*** Fragmento del documento

Uno de los relieves escultóricos más bellos del cementerio de Palma presenta a un personaje de perfil, siluetado. Entorna los ojos y pone una expresión de intimidad enigmática, mientras aspira el perfume de una rosa. Es de una sutileza extraordinaria, porque expresa a la perfección esa dimensión del recuerdo que son los olores. Muchas veces nos evocan mucho más la presencia de las personas que una imagen o un sonido.

Uno, que últimamente ha frecuentado bastante el camposanto, es especialmente sensible a ese tema. Porque lo primero que experimentas al entrar en el jardín de los muertos es precisamente eso. Un olor a flor. A flor lozana o mustia, pero siempre penetrante, dulzón, aterciopelado, melancólico, intemporal...

Ahora que se acerca la festividad de Tot Sants, hay partes de la ciudad que también exhalan ese aroma. La Rambla, por ejemplo, se llena estos días de puestos de flores. Son los ramos que luego la gente depositará en la última morada de sus seres queridos. Al pasar esta mañana por esa céntrica vía de la ciudad, me he quedado un momento absorto. Me parecía que había cruzado el umbral de Son Tril·lo. Y al instante, me vinieron a la mente centenares de imágenes y recuerdos. Las mañanas de verano, cuando sólo las gaviotas aguantan el calor, los días de otoño en que la lluvia resuena en los apliques metálicos, como si fuese un instrumento de cuerda. Los paseos entre lápidas, la mirada inmóvil de tantos esmaltes y fotografías.

******

*Objetivo del ejercicio:* Escribe la continuación del texto sobre el cementerio de Palma y el olor de las flores, a partir de su última oración.

*** Material proporcionado

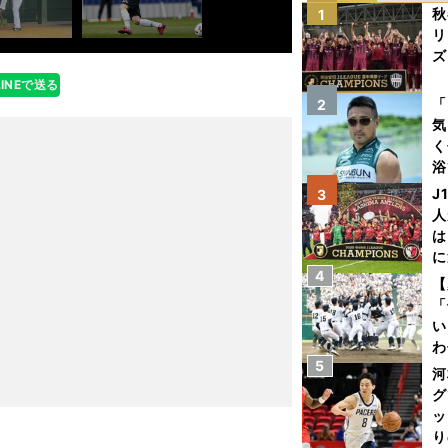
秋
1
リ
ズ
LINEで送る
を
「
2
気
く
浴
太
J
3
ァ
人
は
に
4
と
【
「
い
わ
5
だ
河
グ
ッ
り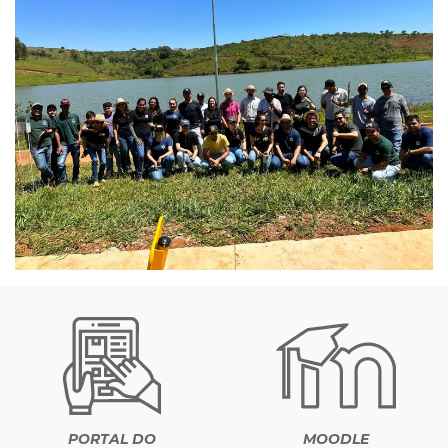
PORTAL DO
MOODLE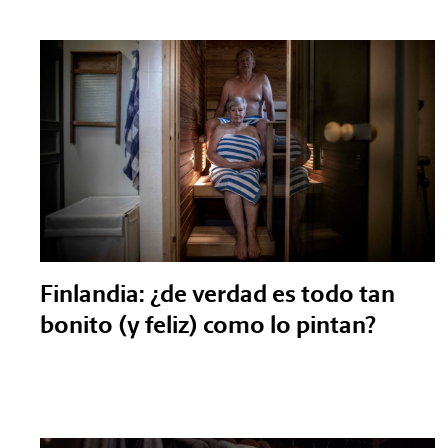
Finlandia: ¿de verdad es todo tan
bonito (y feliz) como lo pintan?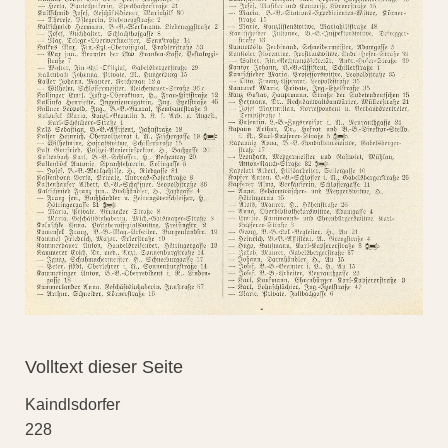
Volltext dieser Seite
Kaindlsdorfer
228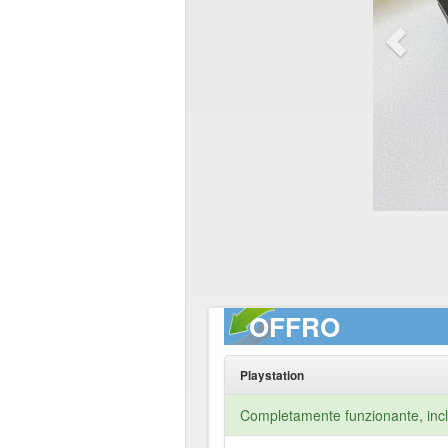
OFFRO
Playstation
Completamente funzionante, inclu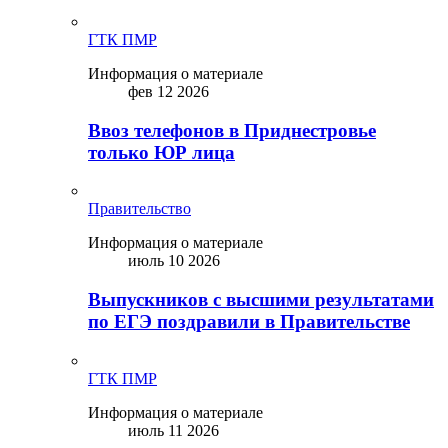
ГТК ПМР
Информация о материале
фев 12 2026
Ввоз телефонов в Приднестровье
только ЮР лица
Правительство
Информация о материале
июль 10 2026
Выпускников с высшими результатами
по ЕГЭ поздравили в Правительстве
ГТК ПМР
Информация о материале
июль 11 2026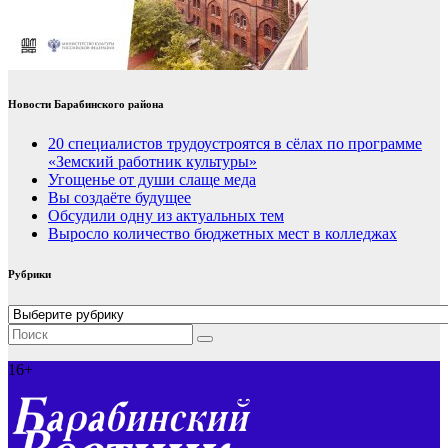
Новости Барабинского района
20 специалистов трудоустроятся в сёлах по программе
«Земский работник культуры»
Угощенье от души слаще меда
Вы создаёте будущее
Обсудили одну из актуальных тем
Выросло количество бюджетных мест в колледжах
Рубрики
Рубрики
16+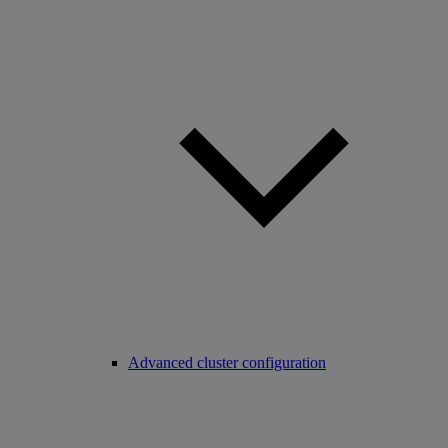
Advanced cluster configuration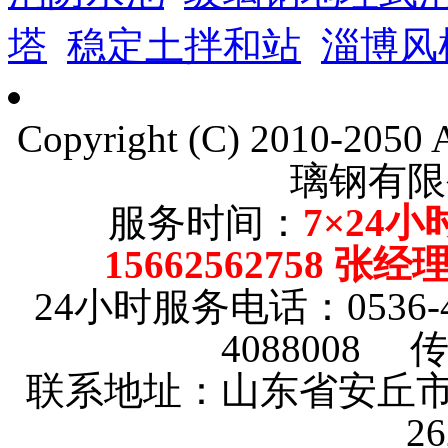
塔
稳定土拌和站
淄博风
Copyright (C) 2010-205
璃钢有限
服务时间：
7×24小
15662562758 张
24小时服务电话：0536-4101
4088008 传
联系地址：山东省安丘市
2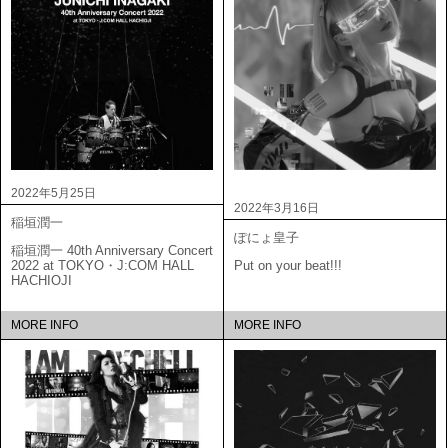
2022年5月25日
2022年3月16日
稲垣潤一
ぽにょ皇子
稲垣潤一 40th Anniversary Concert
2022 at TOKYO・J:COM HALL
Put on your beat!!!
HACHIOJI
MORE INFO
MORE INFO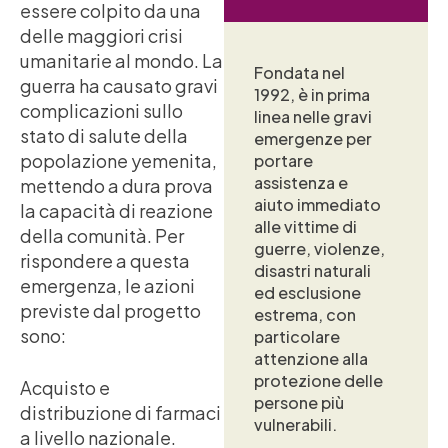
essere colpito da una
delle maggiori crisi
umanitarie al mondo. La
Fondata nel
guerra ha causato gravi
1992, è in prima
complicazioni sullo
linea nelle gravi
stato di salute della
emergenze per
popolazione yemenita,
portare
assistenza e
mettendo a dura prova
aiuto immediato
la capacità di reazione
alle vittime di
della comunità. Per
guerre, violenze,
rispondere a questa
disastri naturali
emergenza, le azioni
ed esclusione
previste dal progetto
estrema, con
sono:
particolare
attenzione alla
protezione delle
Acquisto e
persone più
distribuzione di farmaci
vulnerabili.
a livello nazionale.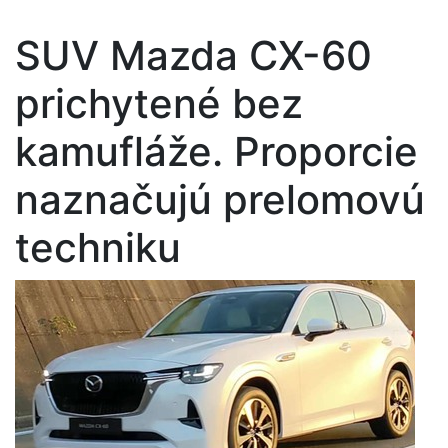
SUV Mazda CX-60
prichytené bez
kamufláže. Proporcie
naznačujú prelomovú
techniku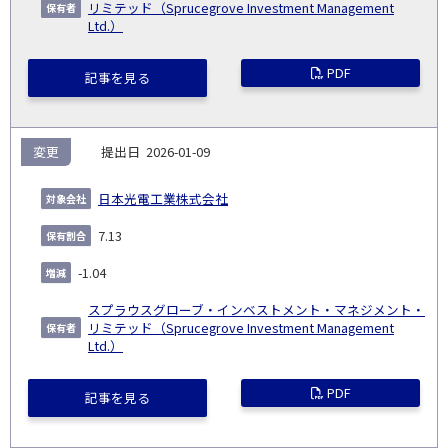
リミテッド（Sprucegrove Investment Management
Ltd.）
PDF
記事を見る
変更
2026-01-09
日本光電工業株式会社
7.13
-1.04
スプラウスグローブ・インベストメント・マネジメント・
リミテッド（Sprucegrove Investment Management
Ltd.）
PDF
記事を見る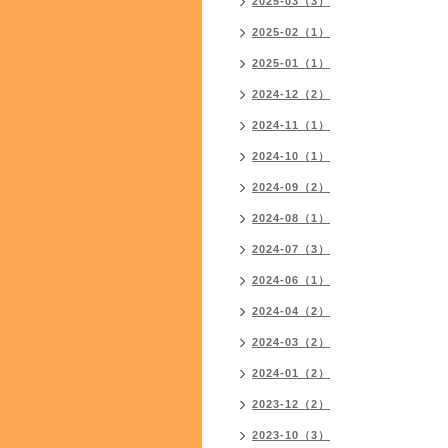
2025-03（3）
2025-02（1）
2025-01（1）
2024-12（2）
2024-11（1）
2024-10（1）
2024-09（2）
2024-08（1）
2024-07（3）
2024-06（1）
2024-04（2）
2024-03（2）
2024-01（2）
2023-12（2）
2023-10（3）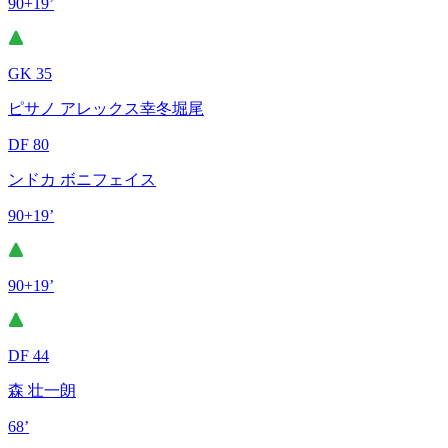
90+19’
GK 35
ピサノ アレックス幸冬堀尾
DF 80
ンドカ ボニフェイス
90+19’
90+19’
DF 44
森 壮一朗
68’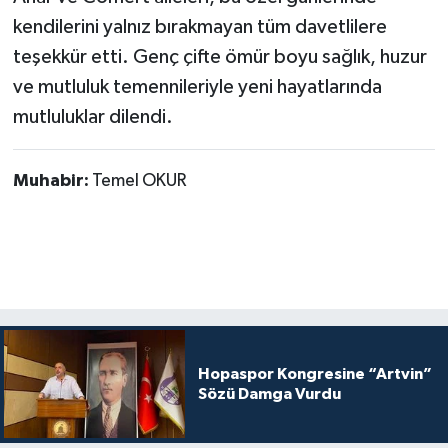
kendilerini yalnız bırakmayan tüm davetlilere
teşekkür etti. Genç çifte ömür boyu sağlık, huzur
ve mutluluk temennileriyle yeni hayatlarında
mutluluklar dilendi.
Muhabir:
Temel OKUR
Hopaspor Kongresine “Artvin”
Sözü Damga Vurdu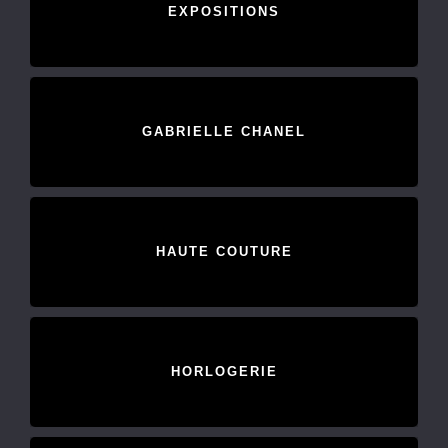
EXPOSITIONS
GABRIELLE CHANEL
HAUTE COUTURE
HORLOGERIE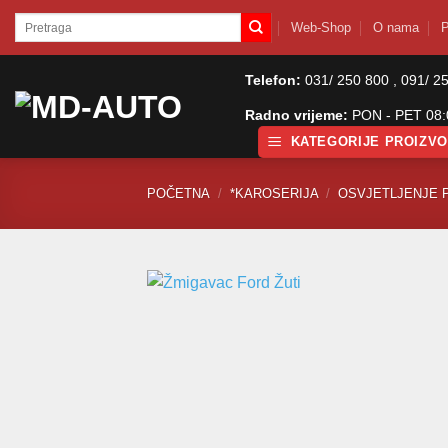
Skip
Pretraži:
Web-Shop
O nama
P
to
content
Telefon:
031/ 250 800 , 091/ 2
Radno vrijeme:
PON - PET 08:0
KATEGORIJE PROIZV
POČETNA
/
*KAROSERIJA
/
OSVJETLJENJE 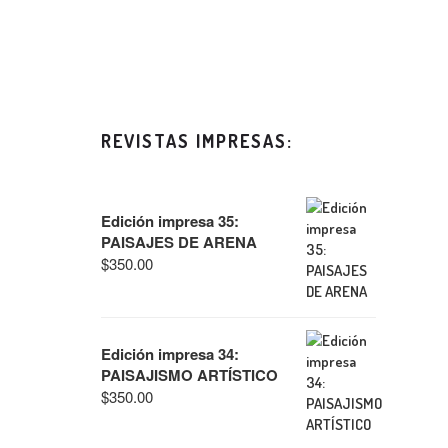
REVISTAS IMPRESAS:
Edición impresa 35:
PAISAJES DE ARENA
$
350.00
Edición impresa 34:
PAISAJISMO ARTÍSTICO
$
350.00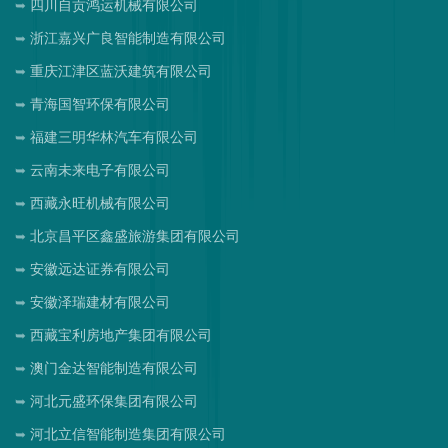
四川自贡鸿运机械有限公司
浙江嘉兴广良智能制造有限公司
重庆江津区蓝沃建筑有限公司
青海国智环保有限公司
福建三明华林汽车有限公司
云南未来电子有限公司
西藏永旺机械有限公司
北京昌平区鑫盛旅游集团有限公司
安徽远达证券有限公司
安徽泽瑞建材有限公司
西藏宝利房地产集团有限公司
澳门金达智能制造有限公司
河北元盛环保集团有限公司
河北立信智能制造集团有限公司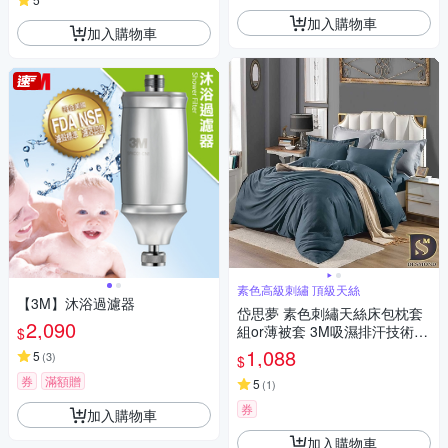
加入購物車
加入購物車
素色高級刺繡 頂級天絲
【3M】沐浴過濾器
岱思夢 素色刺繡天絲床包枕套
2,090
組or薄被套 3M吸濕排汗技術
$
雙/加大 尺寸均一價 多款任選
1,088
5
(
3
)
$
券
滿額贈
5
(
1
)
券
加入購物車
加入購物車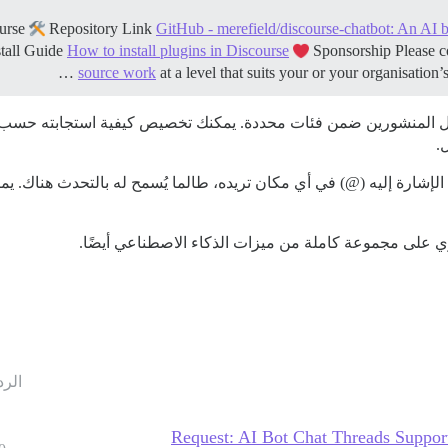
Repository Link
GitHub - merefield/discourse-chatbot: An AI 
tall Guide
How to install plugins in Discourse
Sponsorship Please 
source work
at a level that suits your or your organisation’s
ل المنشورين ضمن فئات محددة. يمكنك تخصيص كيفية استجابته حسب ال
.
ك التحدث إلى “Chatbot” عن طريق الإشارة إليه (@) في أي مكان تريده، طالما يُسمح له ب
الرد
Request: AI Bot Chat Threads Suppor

******

*Respuesta escrita:*
Los ramos expuestos en la Rambla son como la estela del bajorrelieve. Representan una metáfora profunda. Nos están diciendo que a pesar de todo –de los años, el tiempo y los cambios– siempre quedará dentro de nosotros un hueco para el recuerdo de las personas que de una manera u otra formaron parte de nuestra vida.

Y que bastará oler una flor, como símbolo del eterno renacer de la naturaleza, para que las sombras de la memoria se disipen por unos segundos, como ocurre cuando sale el sol entre unas nubes. Para conjurar de nuevo el recuerdo de aquellos que se fueron.